Fichário de comunicação
O atraso na fala é um dos principais sinais de que a criança pode ser diagnosticada com TEA, mesmo que o desenvolvimento de outras habilidades – como engatinhar, bater palma e até comer sozinho – esteja preservado. Sem verbalizar suas emoções e necessidades, a criança se isola ainda mais.
Nesse caso, a comunicação oral pode ser substituída por um sistema de pranchas com imagens de objetos e atividades típicas do seu cotidiano. A criança aponta para a ficha que indica aquilo que ela desejava e assim se faz entender.
Yamuto explica que o uso de um fichário físico esbarra em várias limitações, como a dificuldade de porte e de manuseio das fichas onde a criança estiver – as figuras são pequenas, em geral de 4 cm x 4 cm.
O app Matraquinha surgiu como uma alternativa muito mais ágil e fácil de usar.
E o público potencial do aplicativo é significativo no Brasil. Estima-se que existam dois milhões de pessoas com TEA no país.
Junto com o irmão Adriano, ele começou a estudar o desenvolvimento de criação do app. Criado em 2018, o Matraquinha é gratuito (está disponível na Google Play Store e Apple Store). As imagens estão organizadas em diversas categorias, como emoções, comida, diversão, lugares, escola, entre outras.
Uma das grandes vantagens é que o usuário não precisa da internet no momento da interação. Ele pode estar offline, da mesma forma que com o antigo fichário.
Além da flexibilidade no uso em qualquer lugar, a ideia do aplicativo é se comunicar com maior assertividade e autonomia, melhorando a convivência não só com a família, mas também em ambientes sociais, reduzindo as crises de choro, gritos e desorganização sensorial.
O autista toca na tela em que a figura aparece e uma voz reproduz o que ele deseja falar. “Tem vários níveis de autismo, e isso depende da capacidade de relação que a criança faz com as imagens. Em um nível mais severo, ela pode identificar apenas aquela figura conhecida de um suco de laranja. Se se deparar, fora de casa, com outra imagem que não seja idêntica, pode ter dificuldades”, conta.
Atualmente, o app disponibiliza 200 figuras. “Estamos trabalhando em uma versão que permita personalizar as imagens incluindo fotos daquilo com o qual ele esteja familiarizado”, revela Yamuto.
Ideia que muda o mundo
A monetização do aplicativo é feito por meio de propagandas, mas o Matraquinha em breve deve passar a vender pacotes de experiências, como um dia na praia, no museu ou estádio de futebol.

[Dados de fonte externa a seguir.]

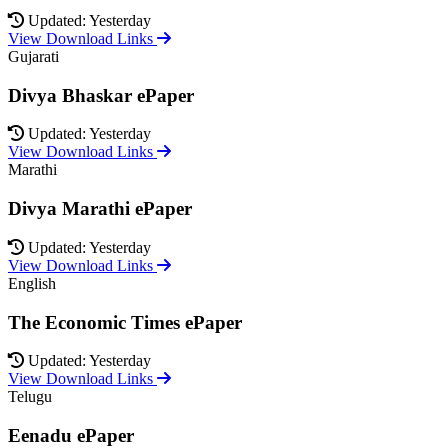
Updated: Yesterday
View Download Links
Gujarati
Divya Bhaskar ePaper
Updated: Yesterday
View Download Links
Marathi
Divya Marathi ePaper
Updated: Yesterday
View Download Links
English
The Economic Times ePaper
Updated: Yesterday
View Download Links
Telugu
Eenadu ePaper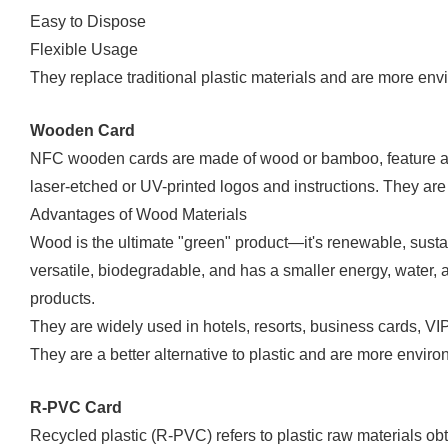
Easy to Dispose
Flexible Usage
They replace traditional plastic materials and are more envi
Wooden Card
NFC wooden cards are made of wood or bamboo, feature a 
laser-etched or UV-printed logos and instructions. They are l
Advantages of Wood Materials
Wood is the ultimate "green" product—it's renewable, sustai
versatile, biodegradable, and has a smaller energy, water, a
products.
They are widely used in hotels, resorts, business cards, VI
They are a better alternative to plastic and are more environ
R-PVC Card
Recycled plastic (R-PVC) refers to plastic raw materials ob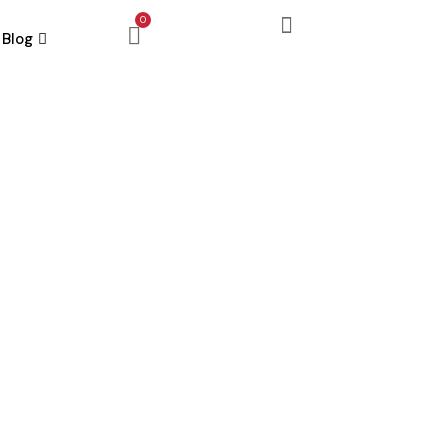
0
Blog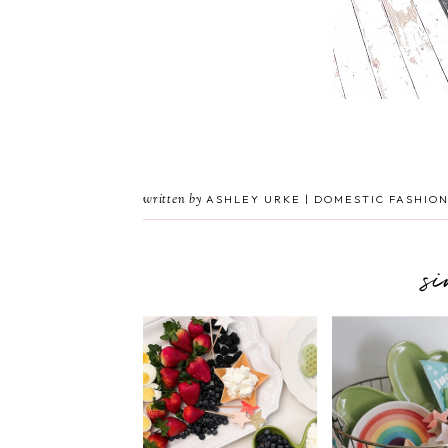
written by
ASHLEY URKE | DOMESTIC FASHION
s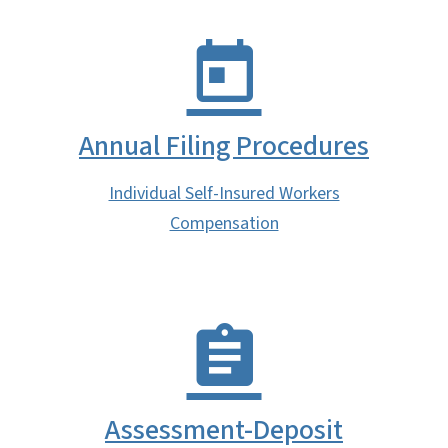
Annual Filing Procedures
Individual Self-Insured Workers
Compensation
Assessment-Deposit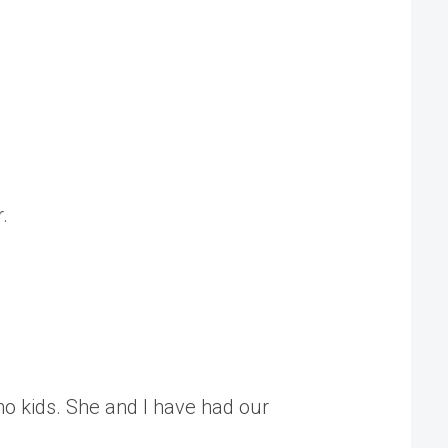
.
no kids. She and I have had our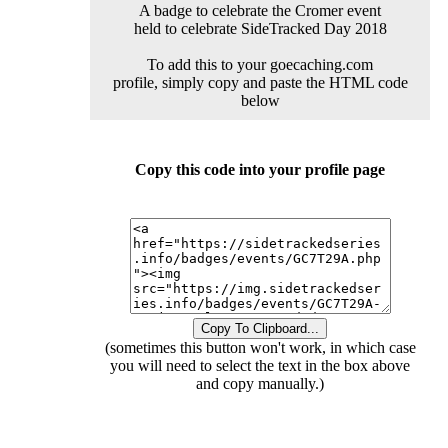
A badge to celebrate the Cromer event
held to celebrate SideTracked Day 2018
To add this to your goecaching.com
profile, simply copy and paste the HTML code
below
Copy this code into your profile page
Copy To Clipboard...
(sometimes this button won't work, in which case
you will need to select the text in the box above
and copy manually.)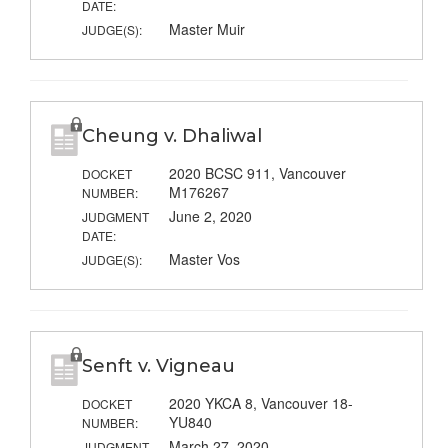
DATE:
Master Muir
JUDGE(S):
Cheung v. Dhaliwal
2020 BCSC 911, Vancouver
DOCKET
M176267
NUMBER:
June 2, 2020
JUDGMENT
DATE:
Master Vos
JUDGE(S):
Senft v. Vigneau
2020 YKCA 8, Vancouver 18-
DOCKET
YU840
NUMBER:
March 27, 2020
JUDGMENT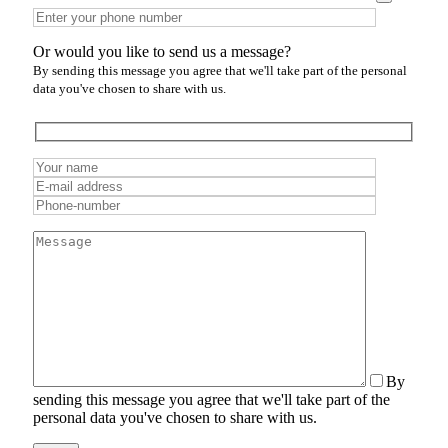
Or would you like to send us a message?
By sending this message you agree that we'll take part of the personal
data you've chosen to share with us.
By
sending this message you agree that we'll take part of the
personal data you've chosen to share with us.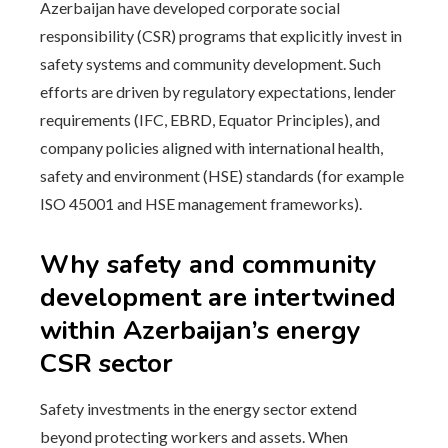
Azerbaijan have developed corporate social
responsibility (CSR) programs that explicitly invest in
safety systems and community development. Such
efforts are driven by regulatory expectations, lender
requirements (IFC, EBRD, Equator Principles), and
company policies aligned with international health,
safety and environment (HSE) standards (for example
ISO 45001 and HSE management frameworks).
Why safety and community
development are intertwined
within Azerbaijan’s energy
CSR sector
Safety investments in the energy sector extend
beyond protecting workers and assets. When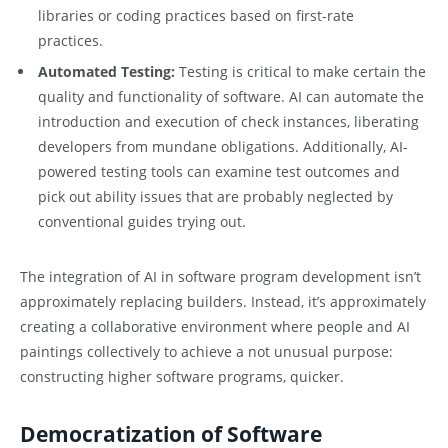
libraries or coding practices based on first-rate
practices.
Automated Testing:
Testing is critical to make certain the
quality and functionality of software. AI can automate the
introduction and execution of check instances, liberating
developers from mundane obligations. Additionally, AI-
powered testing tools can examine test outcomes and
pick out ability issues that are probably neglected by
conventional guides trying out.
The integration of AI in software program development isn’t
approximately replacing builders. Instead, it’s approximately
creating a collaborative environment where people and AI
paintings collectively to achieve a not unusual purpose:
constructing higher software programs, quicker.
Democratization of Software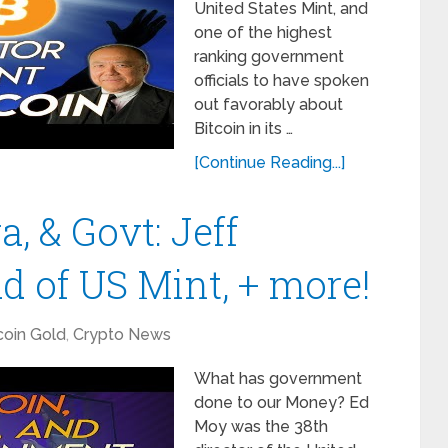
United States Mint, and
one of the highest
ranking government
officials to have spoken
out favorably about
Bitcoin in its …
[Continue Reading...]
a, & Govt: Jeff
d of US Mint, + more!
coin Gold
,
Crypto News
What has government
done to our Money? Ed
Moy was the 38th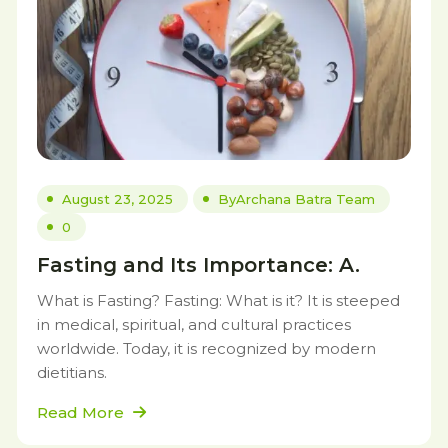
August 23, 2025
By
Archana Batra Team
0
Fasting and Its Importance: A.
What is Fasting? Fasting: What is it? It is steeped
in medical, spiritual, and cultural practices
worldwide. Today, it is recognized by modern
dietitians.
Read More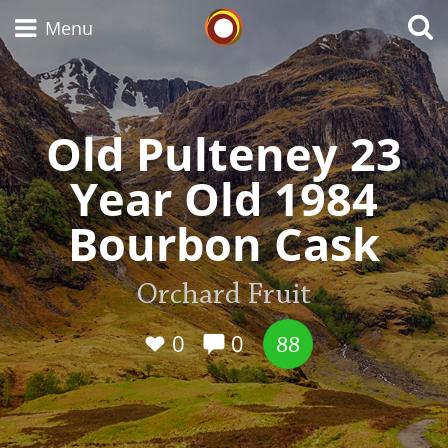
Whisky Connosr
Menu
Old Pulteney 23
Types of whisky
Year Old 1984
Scotch Whisky
Bourbon Cask
Japanese Whisky
Orchard Fruit
0
0
88
American Whiskey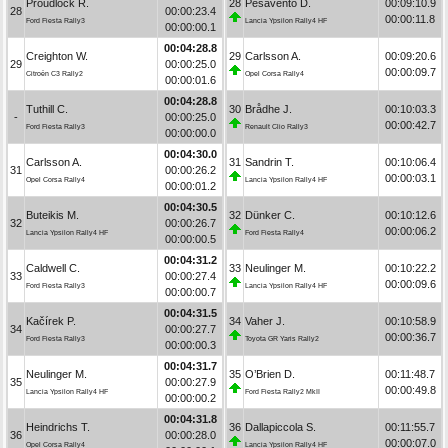
Proudlock R.
28
Pesavento D.
00:09:10.9
28
00:00:23.4
00:00:11.8
Ford Fiesta Rally3
Lancia Ypsilon Rally4 HF
00:00:00.1
00:04:28.8
Creighton W.
29
Carlsson A.
00:09:20.6
29
00:00:25.0
00:00:09.7
Citroën C3 Rally2
Opel Corsa Rally4
00:00:01.6
00:04:28.8
Tuthill C.
30
Brådhe J.
00:10:03.3
-
00:00:25.0
00:00:42.7
Ford Fiesta Rally3
Renault Clio Rally3
00:00:00.0
00:04:30.0
Carlsson A.
31
Sandrin T.
00:10:06.4
31
00:00:26.2
00:00:03.1
Opel Corsa Rally4
Lancia Ypsilon Rally4 HF
00:00:01.2
00:04:30.5
Buteikis M.
32
Dünker C.
00:10:12.6
32
00:00:26.7
00:00:06.2
Lancia Ypsilon Rally4 HF
Ford Fiesta Rally4
00:00:00.5
00:04:31.2
Caldwell C.
33
Neulinger M.
00:10:22.2
33
00:00:27.4
00:00:09.6
Ford Fiesta Rally3
Lancia Ypsilon Rally4 HF
00:00:00.7
00:04:31.5
Kačírek P.
34
Vaher J.
00:10:58.9
34
00:00:27.7
00:00:36.7
Ford Fiesta Rally3
Toyota GR Yaris Rally2
00:00:00.3
00:04:31.7
Neulinger M.
35
O’Brien D.
00:11:48.7
35
00:00:27.9
00:00:49.8
Lancia Ypsilon Rally4 HF
Ford Fiesta Rally2 MkII
00:00:00.2
00:04:31.8
Heindrichs T.
36
Dallapiccola S.
00:11:55.7
36
00:00:28.0
00:00:07.0
Opel Corsa Rally4
Lancia Ypsilon Rally4 HF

“A gente tem impactado muitas famílias, tem trazido inclusão para essas pessoas. Algo que nos mostra que estamos no caminho certo é uma das mães que descobriu pela primeira vez, pelo aplicativo, que o filho de sete anos ama comer pipoca... Antes, ela não conseguia pedir e os pais não conseguiam entender”, revela.
Segundo Yamuto, o Matraquinha extrapolou o mundo dos portadores de autismo. “Hoje atinge também pessoas com paralisia cerebral. Os pais de uma criança levavam uma garotinha ao banheiro de 30 em 30 minutos, porque nunca sabiam quando ela queria fazer xixi. Imagina a criança ir de 30 em 30 minutos no banheiro sem vontade. Com o aplicativo, olha o ganho de qualidade de vida que essa família teve. A criança passou a transmitir de maneira funcional sua necessidade”, afirma.
A possibilidade de partir para a ação e assim mudar o mundo foi a lição que ficou dessa jornada. “Mesmo com poucos recursos, a gente consegue validar qualquer tipo de ideia, mesmo que seja de forma precária”, avalia. A ideia do Matraquinha está aí para inspirar as pessoas a fazerem do mundo um lugar melhor.